Staying Stuck in Emacs

Ben Ewing


Categories: technical personal Tags: emacs editors

I recently saw this post, The values of Emacs, the Neovim revolution, and the VSCode gorilla, pop up on HackerNews (I know, it’s terrible there), and it really captured why I feel stuck to a degree in Emacs despite the other genuinely good options out there.

For context, I use Doom Emacs as my distribution of choice: Evil Mode is great and it’s fast. I’m also interested in checking out Centaur Emacs at some point. I found Spacemacs to be customized to an overwhelming degree. Perhaps I’ll write more about this at some point, but I found it hard to see Emacs underneath Spacemacs, so to speak. Whereas with Doom, I know it’s “just” setting a bunch of sensible defaults and loading many useful packages. The Doom CLI for updating packages is also very useful.

Keyboard Centrism

Using Emacs means I can almost exclusively use the keyboard in a consistent manner, no matter my task. Honestly the killer feature for me, right now, is how easy writing and testing SQL has become. I can write my query in one buffer, and interact with the results of my query (and my query/result history!) in a SQLi buffer, all using Vim-keys.

[TODO: Gif here?]

Text Centrism

Because everything in Emacs is just text, it’s super easy to pull snippets from one buffer to another, or just out of Emacs to share with a friend. This can be particularly useful when working with Git via Magit, which offers far more power than the Git CLI (or maybe I just don’t know the CLI as well) while still being text only.

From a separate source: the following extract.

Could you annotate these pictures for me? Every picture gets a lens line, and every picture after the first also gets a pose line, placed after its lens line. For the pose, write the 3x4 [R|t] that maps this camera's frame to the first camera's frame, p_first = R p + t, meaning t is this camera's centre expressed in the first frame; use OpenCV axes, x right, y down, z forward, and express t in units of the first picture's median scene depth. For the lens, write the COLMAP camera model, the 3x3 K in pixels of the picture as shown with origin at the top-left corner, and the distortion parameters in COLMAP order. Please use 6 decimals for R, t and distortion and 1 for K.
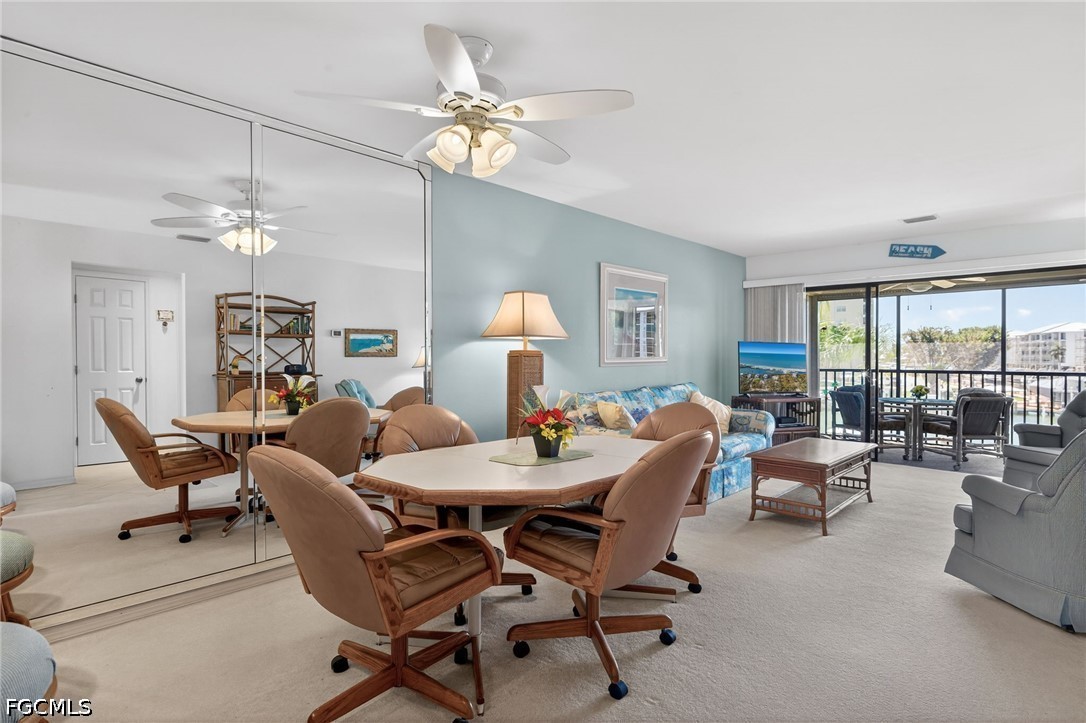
lens RADIAL K [[585.2, 0, 542.1], [0, 585.2, 359.9], [0, 0, 1]] dist [0.001185, 0.000119]
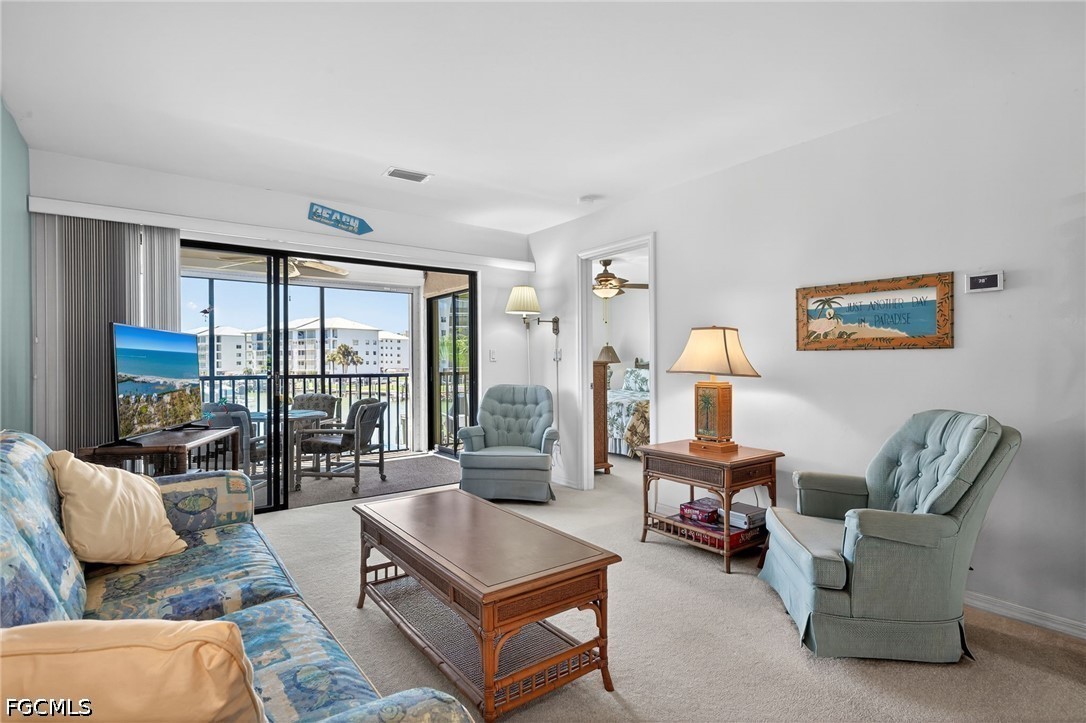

With Emacs it’s really easy (once you learn a little elisp, I’m still quite reliant on StackOverflow) to add small convenience functions to Emacs on-the-fly. Right now I have a few convenience functions for: encrypting files for a given set of users, connecting to a specified database, opening up new buffers with a specific template. While this is certainly possible in VSCode or Vim, the former requires you set up a whole package and write code in TypeScript or JavaScript, and the latter is actually perfectly capable of doing these things too.


Emacs is often frustrating. Probably once every three or four months I end up screwing up some package (I still can’t figure out why vterm won’t load!), it’s still pretty easy to get lost among all of the buffers that slowly accumulate (though Centaur’s tabs have been a great help here), and it’s single threaded nature can lead to very frustrating stutters. While VS Code is often criticized for its memory footprint, Emacs is actually quite large as well (though, I am conflating “large” in-memory vs. on hard drive).

I’m still quite a novice when it comes to more interesting text editors. I’ve spent most of my time in either R Studio or Sublime Text, both of which I love for the things they do really well and dislike for their hard limitations. Emacs doesn’t feel like it has these limitations, if only I could figure out how to remove them.